The fundamental problem you’re encountering is that tabletojson operates independently and cannot access the dynamically generated content from your Puppeteer session. When you perform interactions like form submissions, the resulting table exists only in your active browser instance.

I faced a similar challenge when scraping search results that required multiple form interactions. The solution involves capturing the HTML content directly from your Puppeteer page and then processing it with tabletojson. Here’s how you can modify your approach:

const chrome = require('puppeteer')
const tableConverter = require('tabletojson')

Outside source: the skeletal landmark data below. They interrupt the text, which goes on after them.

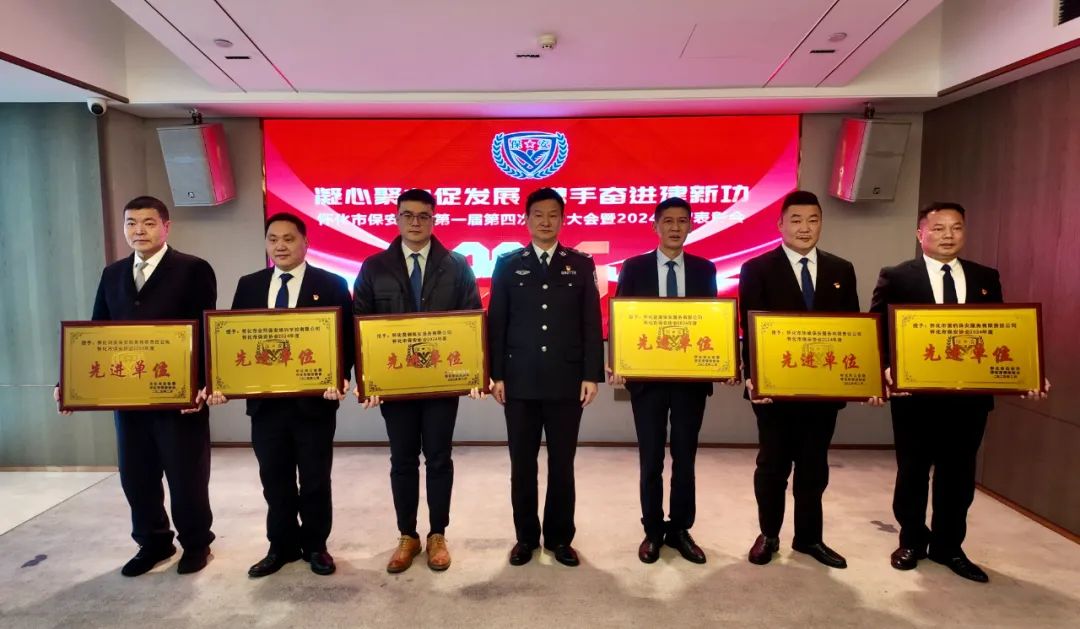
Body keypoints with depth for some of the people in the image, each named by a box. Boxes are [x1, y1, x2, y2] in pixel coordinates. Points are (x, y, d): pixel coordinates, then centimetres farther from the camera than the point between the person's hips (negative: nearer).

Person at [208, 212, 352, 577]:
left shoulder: (331, 285, -2)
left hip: (314, 400, -3)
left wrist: (341, 379, -21)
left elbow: (346, 338, -6)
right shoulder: (249, 286, 9)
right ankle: (281, 545, 30)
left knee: (315, 479, 9)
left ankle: (315, 545, 27)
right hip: (265, 400, 4)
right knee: (274, 479, 13)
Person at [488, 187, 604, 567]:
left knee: (562, 463, 8)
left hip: (567, 381, 0)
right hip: (520, 381, 0)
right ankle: (526, 536, 24)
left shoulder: (581, 264, 6)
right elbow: (496, 324, 3)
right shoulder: (508, 265, 5)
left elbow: (592, 324, 3)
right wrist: (496, 375, -3)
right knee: (522, 464, 9)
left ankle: (560, 537, 24)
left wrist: (592, 374, -5)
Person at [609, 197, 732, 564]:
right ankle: (653, 531, 24)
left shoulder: (705, 269, 6)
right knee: (651, 460, 9)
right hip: (647, 376, -1)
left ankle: (680, 530, 26)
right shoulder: (634, 267, 1)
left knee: (685, 458, 11)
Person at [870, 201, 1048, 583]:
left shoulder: (986, 279, 8)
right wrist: (886, 369, -25)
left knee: (958, 475, 13)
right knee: (912, 472, 12)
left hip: (970, 396, 3)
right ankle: (911, 542, 30)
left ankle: (948, 546, 30)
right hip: (915, 393, -3)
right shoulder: (896, 278, -3)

async function scrapeData() {
    const browserInstance = await chrome.launch({
        headless: false,
        defaultViewport: null
    })
    
    const newPage = await browserInstance.newPage()
    await newPage.goto("https://example-site.com/...")
    
    // Perform your search interactions
    await newPage.click('#searchForm\\:mainTab\\:submitBtn')
    await newPage.waitForSelector('table')
    
    // Get the HTML content after interactions
    const htmlContent = await newPage.content()
    
    // Use tabletojson with the HTML string instead of URL
    const jsonTables = tableConverter.convert(htmlContent, {
        stripHtmlFromCells: false
    })
    
    console.log(jsonTables)
    await browserInstance.close()
}

This approach allows you to use tabletojson while maintaining all the dynamic content generated through your Puppeteer interactions. The key is using convert() method with HTML content rather than convertUrl().

yeah puppeteer’s evaluate method is definitley the way to go here. tabletojson wont work becuase it makes a fresh request without your search data. try using page.$$eval('table tr', rows => ...) to grab all table rows at once after your form submission completes.